A shiny app for clusters that are not there
Overview
Clusters That Are Not There is a Shiny application designed to help researchers quantify inferential risks when applying clustering methods such as Gaussian Mixture Models (GMM) or k-means. Inspired by the article Clusters That Are Not There (Toffalini et al., 2024), the app provides an accessible interface to run Monte Carlo simulations that evaluate Type I error, power, and classification accuracy under conditions commonly found in psychological research.
The core message of the paper is simple but crucial:
Clustering methods can easily “detect” clusters even when none exist — especially when assumptions such as normality or local independence are violated.
This app offers an intuitive way to test these risks before running cluster analyses on real data.
➡️ Explore the app: https://psicostat.shinyapps.io/clustersimulation-demo/
➡️ Manuscript: Toffalini et al., https://doi.org/10.1002/ijop.13246 (Open Access)
What the App Does
The app implements the simulation logic described in the manuscript, allowing users to:
- Simulate datasets with custom characteristics:
- sample size
- number of indicators
- correlations
- skewness and kurtosis
- effect size (d) between true clusters
- Estimate Type I error
How often does a method detect multiple clusters when the data truly come from one population? (e.g., GMM may show inflated Type I error under modest skewness) - Estimate Power
How often does the method correctly detect two clusters when they truly exist? (e.g., with d = .50 and N = 700, power is extremely low for both GMM and k-means) - Assess classification accuracy
Using the Adjusted Rand Index, the app reveals how often detected clusters actually match the true underlying structure (k-means may detect “two clusters” with 100% power but classify individuals no better than chance (Adjusted Rand Index ≈ .06)).
Why This Matters
Clustering is popular in psychology, but the assumptions behind common methods are often unmet. The manuscript shows several scenarios where:
- Moderate skewness (skew = .50) yields 48% false positives for GMM in our simulation (p.7)
- Modest correlations (r = .35) produce 100% false positives for k-means (p.8–9)
- Large sample sizes exacerbate the problem for GMM (p.12)
- GMM may “create” clusters to compensate for skewed distributions (Figure 6, p.13)
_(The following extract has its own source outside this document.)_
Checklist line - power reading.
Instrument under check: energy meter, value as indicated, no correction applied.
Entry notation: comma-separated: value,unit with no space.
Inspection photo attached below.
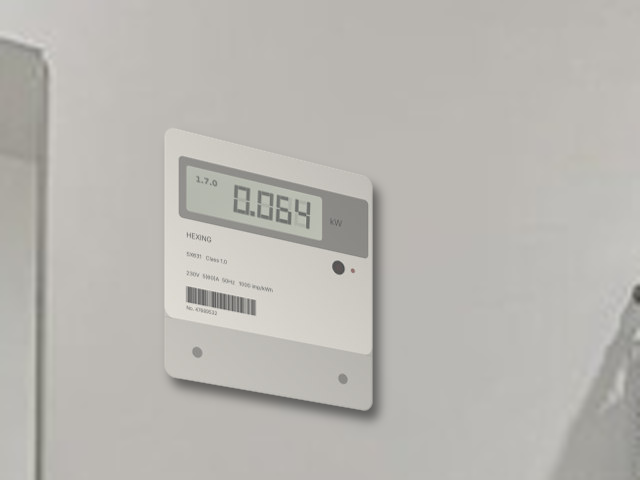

These are exactly the pitfalls the app helps users explore and understand.
Features at a Glance
- 🧮 Monte Carlo simulation interface
- 🔢 Data Specification mode (define your own distributions)
- 📂 Data Upload mode (upload your dataset and test risks)
- 📊 GMM and k-means implementations following the paper
- 🔍 Visual summaries of detected cluster counts
- ⏱️ Time-limited simulation mode for web performance
- 📥 Downloadable simulation settings